═══ SUPPLIED MATERIAL

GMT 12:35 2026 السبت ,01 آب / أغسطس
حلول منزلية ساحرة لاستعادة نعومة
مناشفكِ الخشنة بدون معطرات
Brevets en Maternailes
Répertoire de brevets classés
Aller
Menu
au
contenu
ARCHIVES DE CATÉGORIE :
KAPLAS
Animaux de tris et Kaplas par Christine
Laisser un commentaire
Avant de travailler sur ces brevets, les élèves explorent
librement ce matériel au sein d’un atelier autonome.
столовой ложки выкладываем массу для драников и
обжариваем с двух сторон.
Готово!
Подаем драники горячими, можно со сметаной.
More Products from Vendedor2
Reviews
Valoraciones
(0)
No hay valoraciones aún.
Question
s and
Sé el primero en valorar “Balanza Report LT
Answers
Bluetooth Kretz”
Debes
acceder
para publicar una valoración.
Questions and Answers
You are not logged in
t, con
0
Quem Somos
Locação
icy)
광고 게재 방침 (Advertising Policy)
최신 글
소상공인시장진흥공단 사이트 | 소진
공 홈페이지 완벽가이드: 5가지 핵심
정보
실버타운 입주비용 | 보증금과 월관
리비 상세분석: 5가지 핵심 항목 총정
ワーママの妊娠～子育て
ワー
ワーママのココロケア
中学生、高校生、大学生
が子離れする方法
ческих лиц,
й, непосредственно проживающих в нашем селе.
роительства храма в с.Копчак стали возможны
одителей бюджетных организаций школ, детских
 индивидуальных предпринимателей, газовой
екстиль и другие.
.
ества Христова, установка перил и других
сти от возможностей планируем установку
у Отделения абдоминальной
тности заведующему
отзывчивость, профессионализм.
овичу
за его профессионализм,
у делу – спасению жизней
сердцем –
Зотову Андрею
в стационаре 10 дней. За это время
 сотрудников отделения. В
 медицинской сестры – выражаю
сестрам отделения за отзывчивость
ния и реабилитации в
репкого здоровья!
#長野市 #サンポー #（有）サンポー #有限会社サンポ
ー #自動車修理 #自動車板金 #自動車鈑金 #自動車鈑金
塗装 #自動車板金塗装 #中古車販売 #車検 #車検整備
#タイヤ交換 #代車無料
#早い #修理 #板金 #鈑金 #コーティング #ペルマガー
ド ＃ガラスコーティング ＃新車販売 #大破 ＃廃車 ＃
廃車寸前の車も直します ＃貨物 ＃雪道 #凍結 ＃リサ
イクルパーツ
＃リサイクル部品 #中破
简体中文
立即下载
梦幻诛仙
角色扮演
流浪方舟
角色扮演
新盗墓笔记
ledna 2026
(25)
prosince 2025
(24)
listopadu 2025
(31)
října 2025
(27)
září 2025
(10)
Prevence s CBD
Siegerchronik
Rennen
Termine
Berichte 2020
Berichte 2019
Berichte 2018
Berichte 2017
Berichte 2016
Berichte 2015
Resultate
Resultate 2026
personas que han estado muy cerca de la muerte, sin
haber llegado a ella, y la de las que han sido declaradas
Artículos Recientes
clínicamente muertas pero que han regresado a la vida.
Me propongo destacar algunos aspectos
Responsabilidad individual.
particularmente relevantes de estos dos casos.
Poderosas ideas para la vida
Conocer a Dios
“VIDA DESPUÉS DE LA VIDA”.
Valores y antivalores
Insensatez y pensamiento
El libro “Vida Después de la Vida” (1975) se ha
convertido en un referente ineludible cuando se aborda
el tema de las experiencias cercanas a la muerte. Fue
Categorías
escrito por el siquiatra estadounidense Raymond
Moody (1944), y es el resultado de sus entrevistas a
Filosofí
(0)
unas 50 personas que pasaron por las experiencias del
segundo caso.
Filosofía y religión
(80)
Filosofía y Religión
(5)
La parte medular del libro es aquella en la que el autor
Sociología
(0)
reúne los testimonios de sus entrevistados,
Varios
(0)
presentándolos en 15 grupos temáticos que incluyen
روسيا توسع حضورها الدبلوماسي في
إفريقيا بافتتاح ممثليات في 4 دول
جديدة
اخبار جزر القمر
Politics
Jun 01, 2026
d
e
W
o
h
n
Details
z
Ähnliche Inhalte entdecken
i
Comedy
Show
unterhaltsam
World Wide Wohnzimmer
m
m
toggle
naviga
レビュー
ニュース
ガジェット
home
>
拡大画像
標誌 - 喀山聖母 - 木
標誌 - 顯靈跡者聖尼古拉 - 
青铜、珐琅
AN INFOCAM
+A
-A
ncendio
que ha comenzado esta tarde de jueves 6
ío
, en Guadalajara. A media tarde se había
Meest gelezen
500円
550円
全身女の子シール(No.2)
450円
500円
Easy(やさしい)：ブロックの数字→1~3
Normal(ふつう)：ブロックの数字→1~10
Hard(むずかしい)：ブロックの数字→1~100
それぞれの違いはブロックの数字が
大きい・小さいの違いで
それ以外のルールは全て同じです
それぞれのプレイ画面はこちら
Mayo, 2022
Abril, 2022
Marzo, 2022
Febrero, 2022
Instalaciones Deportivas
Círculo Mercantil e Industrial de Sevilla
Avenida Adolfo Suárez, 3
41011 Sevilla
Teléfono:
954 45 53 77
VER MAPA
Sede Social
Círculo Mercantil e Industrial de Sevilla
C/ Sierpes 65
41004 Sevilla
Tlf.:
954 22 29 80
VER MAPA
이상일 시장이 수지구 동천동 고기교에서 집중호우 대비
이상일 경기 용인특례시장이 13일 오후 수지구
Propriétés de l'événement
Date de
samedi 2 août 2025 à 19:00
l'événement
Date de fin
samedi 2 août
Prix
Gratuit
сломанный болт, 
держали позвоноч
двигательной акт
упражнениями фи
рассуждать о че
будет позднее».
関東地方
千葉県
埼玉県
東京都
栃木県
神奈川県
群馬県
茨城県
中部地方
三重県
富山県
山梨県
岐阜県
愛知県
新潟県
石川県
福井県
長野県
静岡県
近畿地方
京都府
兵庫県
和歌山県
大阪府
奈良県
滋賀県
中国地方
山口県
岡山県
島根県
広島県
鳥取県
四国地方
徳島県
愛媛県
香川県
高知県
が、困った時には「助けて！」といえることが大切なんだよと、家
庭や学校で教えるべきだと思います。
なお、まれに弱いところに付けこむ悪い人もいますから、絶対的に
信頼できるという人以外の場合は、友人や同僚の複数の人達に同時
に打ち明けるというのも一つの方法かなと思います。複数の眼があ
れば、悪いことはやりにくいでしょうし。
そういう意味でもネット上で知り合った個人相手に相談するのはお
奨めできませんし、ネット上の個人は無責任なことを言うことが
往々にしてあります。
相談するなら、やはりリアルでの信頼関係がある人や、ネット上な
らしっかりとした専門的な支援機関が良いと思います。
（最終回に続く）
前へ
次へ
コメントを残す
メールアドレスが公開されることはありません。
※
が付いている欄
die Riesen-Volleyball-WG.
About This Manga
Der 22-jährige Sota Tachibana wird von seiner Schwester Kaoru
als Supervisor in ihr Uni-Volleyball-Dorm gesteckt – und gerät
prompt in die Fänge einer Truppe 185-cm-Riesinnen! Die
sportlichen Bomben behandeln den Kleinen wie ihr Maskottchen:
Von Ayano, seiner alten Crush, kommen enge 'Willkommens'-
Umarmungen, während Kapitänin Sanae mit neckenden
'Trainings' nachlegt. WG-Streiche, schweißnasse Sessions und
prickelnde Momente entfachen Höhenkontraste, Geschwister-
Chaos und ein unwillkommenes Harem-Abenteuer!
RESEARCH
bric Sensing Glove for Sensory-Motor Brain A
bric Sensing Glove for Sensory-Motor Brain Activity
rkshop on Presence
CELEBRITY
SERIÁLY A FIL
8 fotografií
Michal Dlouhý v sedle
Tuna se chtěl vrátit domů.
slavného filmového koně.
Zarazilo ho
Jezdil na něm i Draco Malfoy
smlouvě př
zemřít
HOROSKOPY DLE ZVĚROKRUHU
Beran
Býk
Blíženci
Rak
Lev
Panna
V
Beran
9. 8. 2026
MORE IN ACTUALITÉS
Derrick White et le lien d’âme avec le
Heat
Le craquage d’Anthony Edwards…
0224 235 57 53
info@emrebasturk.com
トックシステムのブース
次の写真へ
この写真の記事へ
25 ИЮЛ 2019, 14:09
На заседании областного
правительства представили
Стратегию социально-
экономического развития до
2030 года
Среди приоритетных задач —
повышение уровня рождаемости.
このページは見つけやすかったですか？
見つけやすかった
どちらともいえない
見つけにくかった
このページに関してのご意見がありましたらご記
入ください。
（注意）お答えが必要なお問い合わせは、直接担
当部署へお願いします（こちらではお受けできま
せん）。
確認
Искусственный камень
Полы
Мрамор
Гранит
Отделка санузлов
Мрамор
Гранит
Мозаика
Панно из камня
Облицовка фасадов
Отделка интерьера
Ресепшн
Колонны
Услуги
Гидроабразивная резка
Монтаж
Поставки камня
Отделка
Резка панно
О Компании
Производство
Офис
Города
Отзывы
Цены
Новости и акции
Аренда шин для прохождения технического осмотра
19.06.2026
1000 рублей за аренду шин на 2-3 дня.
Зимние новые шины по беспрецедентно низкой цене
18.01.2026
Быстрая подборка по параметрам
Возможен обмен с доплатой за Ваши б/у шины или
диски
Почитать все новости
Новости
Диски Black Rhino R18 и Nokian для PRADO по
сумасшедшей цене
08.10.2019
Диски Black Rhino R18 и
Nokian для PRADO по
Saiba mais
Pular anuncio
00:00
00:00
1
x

══════

> _WHAT THE TASK REQUIRES_
Give the exact lines, and only those, from the line containing "Отделка санузлов" through the line containing "Новости и акции" in the entries above.

> _RESULT_
Отделка санузлов
Мрамор
Гранит
Мозаика
Панно из камня
Облицовка фасадов
Отделка интерьера
Ресепшн
Колонны
Услуги
Гидроабразивная резка
Монтаж
Поставки камня
Отделка
Резка панно
О Компании
Производство
Офис
Города
Отзывы
Цены
Новости и акции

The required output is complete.